Exercise directions:
Arrange the items from the line with "order: Lamiales" up to and including the line with "genus: Paropsisterna" as a two-column CSV headed field and entry, one row per line. Put the field text and its answer each in a single quoted field, with any line breaks changed to spaces.

* start *

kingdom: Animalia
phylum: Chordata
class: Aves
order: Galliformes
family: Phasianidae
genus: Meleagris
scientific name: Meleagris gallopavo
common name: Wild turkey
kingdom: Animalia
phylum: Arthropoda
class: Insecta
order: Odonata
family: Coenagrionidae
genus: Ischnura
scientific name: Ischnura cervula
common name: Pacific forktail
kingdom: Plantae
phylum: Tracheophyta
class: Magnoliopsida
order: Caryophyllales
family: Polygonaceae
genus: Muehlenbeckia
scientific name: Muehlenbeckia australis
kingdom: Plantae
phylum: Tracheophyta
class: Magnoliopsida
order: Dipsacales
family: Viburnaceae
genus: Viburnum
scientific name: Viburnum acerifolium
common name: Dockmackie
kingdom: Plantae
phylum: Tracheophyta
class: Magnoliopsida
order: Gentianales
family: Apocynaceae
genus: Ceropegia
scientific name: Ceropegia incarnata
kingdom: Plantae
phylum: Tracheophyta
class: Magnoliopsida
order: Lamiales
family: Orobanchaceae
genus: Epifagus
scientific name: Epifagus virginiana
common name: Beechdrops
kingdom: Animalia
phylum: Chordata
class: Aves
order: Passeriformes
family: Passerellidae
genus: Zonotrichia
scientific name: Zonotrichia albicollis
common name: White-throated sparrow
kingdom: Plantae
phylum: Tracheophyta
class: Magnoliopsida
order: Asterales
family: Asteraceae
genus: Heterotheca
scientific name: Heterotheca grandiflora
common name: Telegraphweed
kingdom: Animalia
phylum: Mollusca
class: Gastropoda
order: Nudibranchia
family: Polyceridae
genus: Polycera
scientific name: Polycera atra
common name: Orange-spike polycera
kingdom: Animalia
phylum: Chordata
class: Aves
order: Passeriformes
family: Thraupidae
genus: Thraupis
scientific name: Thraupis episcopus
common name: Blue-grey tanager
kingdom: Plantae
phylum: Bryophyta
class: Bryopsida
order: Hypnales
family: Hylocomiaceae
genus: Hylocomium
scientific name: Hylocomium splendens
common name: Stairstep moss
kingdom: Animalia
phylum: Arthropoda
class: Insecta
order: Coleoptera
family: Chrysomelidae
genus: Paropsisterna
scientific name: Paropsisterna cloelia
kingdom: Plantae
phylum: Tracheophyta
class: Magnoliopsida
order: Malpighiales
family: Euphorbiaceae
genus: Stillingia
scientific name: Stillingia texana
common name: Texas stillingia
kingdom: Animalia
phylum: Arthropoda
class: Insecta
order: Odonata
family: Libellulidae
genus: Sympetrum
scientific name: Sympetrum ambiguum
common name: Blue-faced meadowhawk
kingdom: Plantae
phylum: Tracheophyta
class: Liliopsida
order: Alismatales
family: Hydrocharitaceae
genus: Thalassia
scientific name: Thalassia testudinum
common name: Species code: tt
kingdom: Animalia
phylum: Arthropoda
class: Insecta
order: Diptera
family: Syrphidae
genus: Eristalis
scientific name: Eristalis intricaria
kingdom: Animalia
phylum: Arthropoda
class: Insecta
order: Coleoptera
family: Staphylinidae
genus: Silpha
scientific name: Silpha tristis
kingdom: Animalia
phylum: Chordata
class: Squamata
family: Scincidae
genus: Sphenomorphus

* end *

Right answer:
field,entry
"order:","Lamiales"
"family:","Orobanchaceae"
"genus:","Epifagus"
"scientific name:","Epifagus virginiana"
"common name:","Beechdrops"
"kingdom:","Animalia"
"phylum:","Chordata"
"class:","Aves"
"order:","Passeriformes"
"family:","Passerellidae"
"genus:","Zonotrichia"
"scientific name:","Zonotrichia albicollis"
"common name:","White-throated sparrow"
"kingdom:","Plantae"
"phylum:","Tracheophyta"
"class:","Magnoliopsida"
"order:","Asterales"
"family:","Asteraceae"
"genus:","Heterotheca"
"scientific name:","Heterotheca grandiflora"
"common name:","Telegraphweed"
"kingdom:","Animalia"
"phylum:","Mollusca"
"class:","Gastropoda"
"order:","Nudibranchia"
"family:","Polyceridae"
"genus:","Polycera"
"scientific name:","Polycera atra"
"common name:","Orange-spike polycera"
"kingdom:","Animalia"
"phylum:","Chordata"
"class:","Aves"
"order:","Passeriformes"
"family:","Thraupidae"
"genus:","Thraupis"
"scientific name:","Thraupis episcopus"
"common name:","Blue-grey tanager"
"kingdom:","Plantae"
"phylum:","Bryophyta"
"class:","Bryopsida"
"order:","Hypnales"
"family:","Hylocomiaceae"
"genus:","Hylocomium"
"scientific name:","Hylocomium splendens"
"common name:","Stairstep moss"
"kingdom:","Animalia"
"phylum:","Arthropoda"
"class:","Insecta"
"order:","Coleoptera"
"family:","Chrysomelidae"
"genus:","Paropsisterna"